These are the haunting words that are said over us on Ash Wednesday, when a priest looks into our eyes, and makes the sign of the cross in ash upon our foreheads. It is a reminder of our mortality, of our frailty and fragility and finitude. Dust. At the beginning and at the end, dust is what human beings are.

Human beings are remarkable creatures. Sometimes it seems as though the human spirit knows no bounds—that there are no heights to which our genius cannot climb, no depths too deep which our science cannot plumb, no distances too great that our ingenuity will not one day overcome and surpass them all. That is, at least, the myth that we all tell ourselves, and for good reason, because as it happens, human beings are created in the image of God. But on Ash Wednesday, the Church’s response to this myth is

Remember that you are dust, and to dust you shall return.

Even amidst humanity’s greatest accomplishments, even in the face of the most beautiful and breathtaking achievements in human culture, even in the boundless potential of the human imagination—we are but dust, and to dust we shall return. Each one of us is nothing more than wind-swept dust, stirred up and animated to soar for a moment … but only for a moment, before we return, falling back down, to the ground.

Some of the most powerful spiritual experiences that we can have are those in which we stare face-to-face with our own mortality. Sometimes this comes in the form of a near-death experience, though more often than not we experience it in the mundane and the everyday, like when a priest touches our forehead with an ash-laden thumb. I remember one Ash Wednesday, when I was in my mid-20s. I came into the church, and it was evening, and I sat toward the front by myself. When it came time for the imposition, I was one of the first to receive the ashes. The moment passed rather quickly, and didn’t strike me as anything especially powerful or profound. I returned to my seat, and pulled out the kneeler to pray. And it was in those next moments, on my knees, with my eyes closed, that the Spirit started to breathe. I couldn’t really focus on my prayer, because all I could do was listen to the words of the priest, repeated to one person after another after another, as he imposed the ashes. I whispered those words along with him, silently, like a mantra, words that for the next five or six minutes continued to cascade over me like water, enveloping me like a steady wind.

___

_Written problem 1_:
Can you return, word for word, the part of the Ash Wednesday reflection that opens with the words containing "These are the" and closes with "you shall return."?
_Written problem 2_:
How would the Ash Wednesday reflection go on from its last sentence? Write the next part.

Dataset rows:

___

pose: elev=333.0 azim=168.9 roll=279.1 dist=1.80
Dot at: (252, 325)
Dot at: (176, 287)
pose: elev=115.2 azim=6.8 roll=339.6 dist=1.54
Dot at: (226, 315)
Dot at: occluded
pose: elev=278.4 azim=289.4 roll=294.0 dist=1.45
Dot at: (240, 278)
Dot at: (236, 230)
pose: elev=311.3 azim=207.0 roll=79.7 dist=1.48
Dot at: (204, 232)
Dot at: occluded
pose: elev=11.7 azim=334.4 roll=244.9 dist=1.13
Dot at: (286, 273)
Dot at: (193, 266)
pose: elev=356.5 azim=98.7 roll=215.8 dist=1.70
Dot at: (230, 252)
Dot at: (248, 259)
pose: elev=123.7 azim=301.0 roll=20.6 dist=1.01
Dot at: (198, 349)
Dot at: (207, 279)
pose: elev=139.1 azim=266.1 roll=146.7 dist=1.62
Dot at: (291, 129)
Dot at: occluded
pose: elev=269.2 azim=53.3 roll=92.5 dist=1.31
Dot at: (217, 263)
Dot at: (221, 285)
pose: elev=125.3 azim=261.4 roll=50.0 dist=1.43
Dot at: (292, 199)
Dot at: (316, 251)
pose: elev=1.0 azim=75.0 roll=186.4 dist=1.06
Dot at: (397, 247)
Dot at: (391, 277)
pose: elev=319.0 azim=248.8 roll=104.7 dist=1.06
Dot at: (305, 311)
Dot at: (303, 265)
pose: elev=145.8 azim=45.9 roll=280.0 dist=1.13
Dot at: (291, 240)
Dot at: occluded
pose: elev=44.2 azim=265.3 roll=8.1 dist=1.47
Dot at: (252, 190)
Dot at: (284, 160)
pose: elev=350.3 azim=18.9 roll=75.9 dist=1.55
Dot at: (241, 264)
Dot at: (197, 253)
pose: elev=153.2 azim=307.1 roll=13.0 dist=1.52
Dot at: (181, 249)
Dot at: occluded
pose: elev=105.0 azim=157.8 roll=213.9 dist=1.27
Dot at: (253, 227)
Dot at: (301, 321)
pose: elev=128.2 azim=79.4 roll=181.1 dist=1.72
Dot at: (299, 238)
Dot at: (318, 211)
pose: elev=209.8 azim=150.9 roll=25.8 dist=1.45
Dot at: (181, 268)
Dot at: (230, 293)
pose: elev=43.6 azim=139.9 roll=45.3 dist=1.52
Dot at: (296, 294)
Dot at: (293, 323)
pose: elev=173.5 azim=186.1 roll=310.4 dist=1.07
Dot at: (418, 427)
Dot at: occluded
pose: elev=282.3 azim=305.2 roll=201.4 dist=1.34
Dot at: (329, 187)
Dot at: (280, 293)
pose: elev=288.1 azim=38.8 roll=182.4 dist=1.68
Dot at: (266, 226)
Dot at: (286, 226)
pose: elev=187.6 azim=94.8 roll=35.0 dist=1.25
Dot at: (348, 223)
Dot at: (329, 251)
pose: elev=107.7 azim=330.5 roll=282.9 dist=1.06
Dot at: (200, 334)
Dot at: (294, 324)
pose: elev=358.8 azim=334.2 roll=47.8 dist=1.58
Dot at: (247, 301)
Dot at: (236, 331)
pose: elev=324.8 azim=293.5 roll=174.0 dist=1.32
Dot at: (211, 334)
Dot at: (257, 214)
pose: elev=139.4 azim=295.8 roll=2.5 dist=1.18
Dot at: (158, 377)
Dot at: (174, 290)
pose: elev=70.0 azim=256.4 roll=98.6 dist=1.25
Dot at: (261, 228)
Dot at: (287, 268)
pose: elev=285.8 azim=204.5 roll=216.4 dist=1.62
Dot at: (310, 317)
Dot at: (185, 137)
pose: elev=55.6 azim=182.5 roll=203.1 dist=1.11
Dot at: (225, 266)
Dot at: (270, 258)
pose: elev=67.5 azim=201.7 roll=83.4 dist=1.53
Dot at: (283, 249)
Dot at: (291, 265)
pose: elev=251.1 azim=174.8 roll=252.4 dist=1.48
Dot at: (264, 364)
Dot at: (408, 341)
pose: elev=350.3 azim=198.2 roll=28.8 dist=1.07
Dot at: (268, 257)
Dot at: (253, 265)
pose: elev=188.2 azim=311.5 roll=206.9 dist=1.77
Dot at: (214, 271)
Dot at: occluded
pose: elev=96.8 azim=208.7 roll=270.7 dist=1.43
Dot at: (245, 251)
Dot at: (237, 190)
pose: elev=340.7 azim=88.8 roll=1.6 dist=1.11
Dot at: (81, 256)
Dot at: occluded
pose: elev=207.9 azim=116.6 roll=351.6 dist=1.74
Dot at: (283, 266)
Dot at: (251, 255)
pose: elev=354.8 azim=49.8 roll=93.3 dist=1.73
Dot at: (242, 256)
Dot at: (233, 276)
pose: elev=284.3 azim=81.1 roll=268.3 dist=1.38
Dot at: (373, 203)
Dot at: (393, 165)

___

_Task response 1_:
These are the haunting words that are said over us on Ash Wednesday, when a priest looks into our eyes, and makes the sign of the cross in ash upon our foreheads. It is a reminder of our mortality, of our frailty and fragility and finitude. Dust. At the beginning and at the end, dust is what human beings are.

Human beings are remarkable creatures. Sometimes it seems as though the human spirit knows no bounds—that there are no heights to which our genius cannot climb, no depths too deep which our science cannot plumb, no distances too great that our ingenuity will not one day overcome and surpass them all. That is, at least, the myth that we all tell ourselves, and for good reason, because as it happens, human beings are created in the image of God. But on Ash Wednesday, the Church’s response to this myth is

Remember that you are dust, and to dust you shall return.

_Task response 2_:
Remember that you are dust, and to dust you shall return.

Remember that you are dust, and to dust you shall return.

Remember that you are dust, and to dust you shall return.

What do we make of this statement? What do we stand to gain? Shouldn’t such words tempt us toward despair, don’t they only further confirm our quiet suspicion that the only god is ‘nothingness’, that human beings are nothing more than “bags of meat walking around on a tiny speck of dust traveling through infinite space”? The Church says that we are dust, and to dust we shall return. Why on earth would anyone want to say amen to that?

Perhaps the point of Ash Wednesday is to remind us that there is a God, and that God is not us. Ash Wednesday invites us to recalibrate our spiritual compass, so to speak, so that we can find true North again. Because in our lives, over time, this compass becomes damaged and ceases to function properly. That’s one way to think about what sin does to us as it builds up, how we lose the capacity to see ourselves as sinners who have been redeemed by the grace of God alone. Ash Wednesday is the Church’s way of telling the truth that it is the Lord who has made us, and not we ourselves. We are not gods, but mortals; and we accept every day as a gift, until the day we return to the dust. And our Christian hope is that death is not the end, for we believe in the resurrection of the body, and the life of the world to come.

That’s why we remind one another that we are dust: because it is at the same moment a confession that there is a God who brings dust to life. That each breath we breathe is a gift from the One who first breathed breath into us. Remember it. Remember it.

Remember that you are dust, and to dust you shall return.